◆ **What you are asked to do**: Write every entry out again, unchanged.

◆ **Data for this task**:

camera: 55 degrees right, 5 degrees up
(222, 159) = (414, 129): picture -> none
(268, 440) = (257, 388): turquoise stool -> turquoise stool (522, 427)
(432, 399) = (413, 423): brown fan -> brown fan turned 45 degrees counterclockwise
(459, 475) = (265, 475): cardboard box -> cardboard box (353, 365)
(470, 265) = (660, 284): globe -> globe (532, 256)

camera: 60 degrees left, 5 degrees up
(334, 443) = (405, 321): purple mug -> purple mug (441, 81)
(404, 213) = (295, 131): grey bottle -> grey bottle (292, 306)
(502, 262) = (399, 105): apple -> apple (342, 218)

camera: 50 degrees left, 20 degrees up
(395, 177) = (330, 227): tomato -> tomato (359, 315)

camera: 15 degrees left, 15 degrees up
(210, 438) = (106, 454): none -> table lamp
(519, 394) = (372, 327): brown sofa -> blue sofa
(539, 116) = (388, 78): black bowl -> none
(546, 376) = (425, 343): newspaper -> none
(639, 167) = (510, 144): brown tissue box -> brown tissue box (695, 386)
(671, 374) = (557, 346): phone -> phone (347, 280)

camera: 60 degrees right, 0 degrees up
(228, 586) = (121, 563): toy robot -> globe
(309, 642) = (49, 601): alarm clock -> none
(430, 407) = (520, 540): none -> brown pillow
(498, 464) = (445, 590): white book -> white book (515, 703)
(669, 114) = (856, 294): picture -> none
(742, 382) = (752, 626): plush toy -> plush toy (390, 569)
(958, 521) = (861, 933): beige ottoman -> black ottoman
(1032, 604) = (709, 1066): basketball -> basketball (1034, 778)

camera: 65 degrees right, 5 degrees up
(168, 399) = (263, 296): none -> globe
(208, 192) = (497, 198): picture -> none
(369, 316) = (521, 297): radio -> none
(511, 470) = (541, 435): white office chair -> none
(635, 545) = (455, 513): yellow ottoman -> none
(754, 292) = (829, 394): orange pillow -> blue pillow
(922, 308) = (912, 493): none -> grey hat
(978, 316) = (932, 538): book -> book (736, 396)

◆ **Task answer**:
camera: 55 degrees right, 5 degrees up
(222, 159) = (414, 129): picture -> none
(268, 440) = (257, 388): turquoise stool -> turquoise stool (522, 427)
(432, 399) = (413, 423): brown fan -> brown fan turned 45 degrees counterclockwise
(459, 475) = (265, 475): cardboard box -> cardboard box (353, 365)
(470, 265) = (660, 284): globe -> globe (532, 256)

camera: 60 degrees left, 5 degrees up
(334, 443) = (405, 321): purple mug -> purple mug (441, 81)
(404, 213) = (295, 131): grey bottle -> grey bottle (292, 306)
(502, 262) = (399, 105): apple -> apple (342, 218)

camera: 50 degrees left, 20 degrees up
(395, 177) = (330, 227): tomato -> tomato (359, 315)

camera: 15 degrees left, 15 degrees up
(210, 438) = (106, 454): none -> table lamp
(519, 394) = (372, 327): brown sofa -> blue sofa
(539, 116) = (388, 78): black bowl -> none
(546, 376) = (425, 343): newspaper -> none
(639, 167) = (510, 144): brown tissue box -> brown tissue box (695, 386)
(671, 374) = (557, 346): phone -> phone (347, 280)

camera: 60 degrees right, 0 degrees up
(228, 586) = (121, 563): toy robot -> globe
(309, 642) = (49, 601): alarm clock -> none
(430, 407) = (520, 540): none -> brown pillow
(498, 464) = (445, 590): white book -> white book (515, 703)
(669, 114) = (856, 294): picture -> none
(742, 382) = (752, 626): plush toy -> plush toy (390, 569)
(958, 521) = (861, 933): beige ottoman -> black ottoman
(1032, 604) = (709, 1066): basketball -> basketball (1034, 778)

camera: 65 degrees right, 5 degrees up
(168, 399) = (263, 296): none -> globe
(208, 192) = (497, 198): picture -> none
(369, 316) = (521, 297): radio -> none
(511, 470) = (541, 435): white office chair -> none
(635, 545) = (455, 513): yellow ottoman -> none
(754, 292) = (829, 394): orange pillow -> blue pillow
(922, 308) = (912, 493): none -> grey hat
(978, 316) = (932, 538): book -> book (736, 396)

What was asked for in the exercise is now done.